By STEPHEN KORANDA
State officials are hoping to keep a new Tyson Foods chicken plant in Kansas after the company put on hold plans to build the $300 million facility in Leavenworth County.
Tyson is looking at other locations in Kansas and other states after public outcry and a local decision to back away from promised incentives.
Agriculture Secretary Jackie McClaskey said 15 to 20 other Kansas communities have now expressed interest in the plant. She and others are working to determine whether those areas could meet the needs of the facility, which would produce trays of chicken for grocery stores. The demands include sufficient local workforce and infrastructure for the facility.
Right now, McClaskey is confident they can put together a new deal with Tyson.
“They have not backed out of their commitment that they want to do business in Kansas. They want to expand in Kansas,” she said. “I feel like right now they’re giving us a shot.”
Interim Commerce Secretary Nick Jordan said they’re making a sales pitch to keep Tyson looking at Kansas.

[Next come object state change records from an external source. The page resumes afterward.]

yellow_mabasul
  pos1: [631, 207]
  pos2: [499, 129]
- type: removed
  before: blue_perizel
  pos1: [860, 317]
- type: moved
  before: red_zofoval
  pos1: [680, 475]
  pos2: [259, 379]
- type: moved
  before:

“To let them know the state wants them to be here,” Jordan said. “We’ve got plenty of other communities that fit their needs very, very well. We want to get off and running again working with them to find a spot that does fit for them.”
Jordan said if the plant goes to another state, Kansas would lose an investment of more than $300 million and 1,600 jobs.
We’re missing out on a significant economic impact on the state economy and growth to the agricultural base that we have in the state,” Jordan said.
McClaskey said the impact could go beyond just that investment. She’s concerned if this deal falls apart, other agriculture companies could think twice before considering investment in Kansas.
“That longer-term effect is pretty important to keep in mind,” McClaskey said.
Local residents voiced strong opposition to the Leavenworth County proposal, saying it could reduce the quality of life in the community.
A new, state-of-the-art facility could be built to minimize issues like odors, McClaskey said, adding that an area where similar industries already operate may be a better fit.
“Any community that has had value-added food processing of some sort and understands the benefit it brings, that’s going to be a positive,” McClaskey said.
At a large public meeting last week, people railed against building the facility outside Tonganoxie and brought up concerns about pollution and other impacts from the plant, which would be capable of processing 1.25 million birds per week.
“It means for at least 10 years and longer, our culture in this area will revolve around chicken farms and low-paying jobs. Is that the best you can do in our area?” one woman said during the meeting.
Jarret Pruitt is a member of a group opposing the plant, known as Citizens Against Project Sunset. After the announcement that the deal was put on hold, he said they’ll keep watch for any additional developments.
“Today we can smile briefly. Tomorrow we must wake up more committed and determined to continue this fight,” Pruitt said.
Critics of the project were also unhappy that the Leavenworth County deal was brokered behind closed doors and not made public until an announcement earlier this month.